Task instructions -
Among the records, which lines hold the word "down"? Pick them out.

Records shown -
■ ■ ■ ■ ■

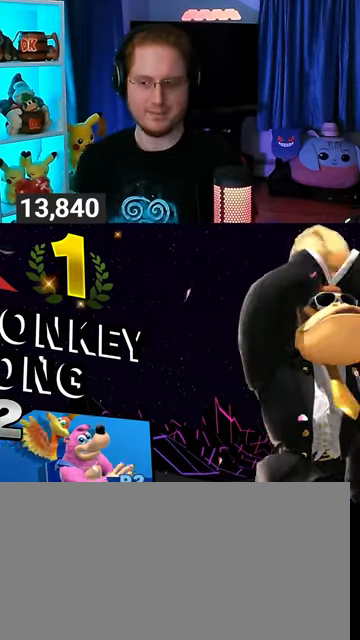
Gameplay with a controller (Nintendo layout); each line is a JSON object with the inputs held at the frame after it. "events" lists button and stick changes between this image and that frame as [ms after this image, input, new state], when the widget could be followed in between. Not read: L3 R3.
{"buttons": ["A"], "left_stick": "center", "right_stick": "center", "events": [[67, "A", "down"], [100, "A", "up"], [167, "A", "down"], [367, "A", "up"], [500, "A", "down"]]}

■ ■ ■ ■ ■

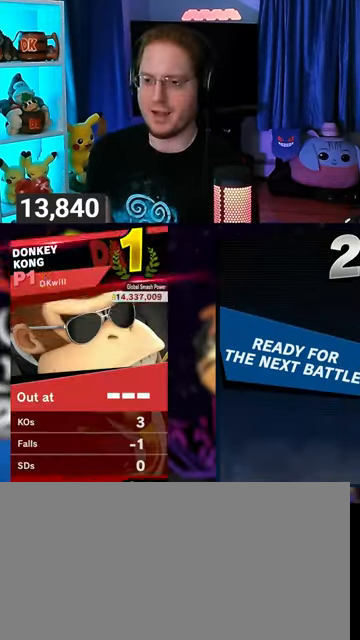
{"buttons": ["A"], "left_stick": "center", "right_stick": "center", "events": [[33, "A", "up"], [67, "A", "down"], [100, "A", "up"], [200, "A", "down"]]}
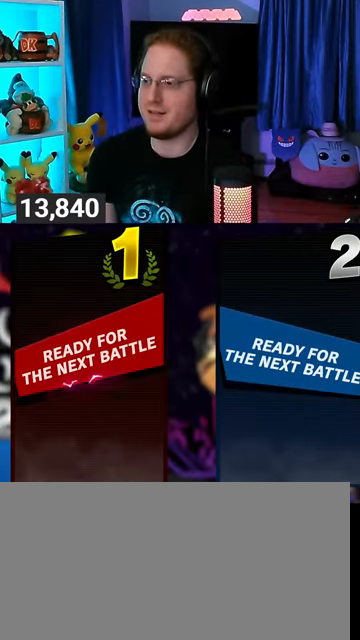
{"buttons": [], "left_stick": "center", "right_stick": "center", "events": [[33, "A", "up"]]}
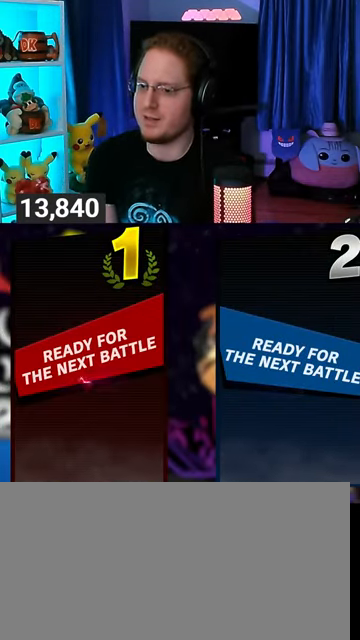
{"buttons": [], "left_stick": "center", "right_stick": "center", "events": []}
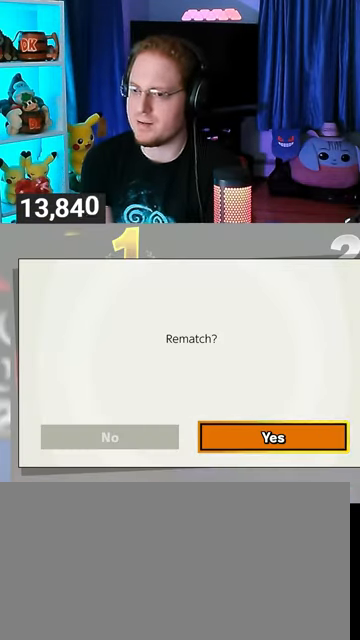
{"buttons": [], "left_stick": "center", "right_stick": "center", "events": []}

■ ■ ■ ■ ■

Result of the task -
{"buttons": ["A"], "left_stick": "center", "right_stick": "center", "events": [[67, "A", "down"], [100, "A", "up"], [167, "A", "down"], [367, "A", "up"], [500, "A", "down"]]}
{"buttons": ["A"], "left_stick": "center", "right_stick": "center", "events": [[33, "A", "up"], [67, "A", "down"], [100, "A", "up"], [200, "A", "down"]]}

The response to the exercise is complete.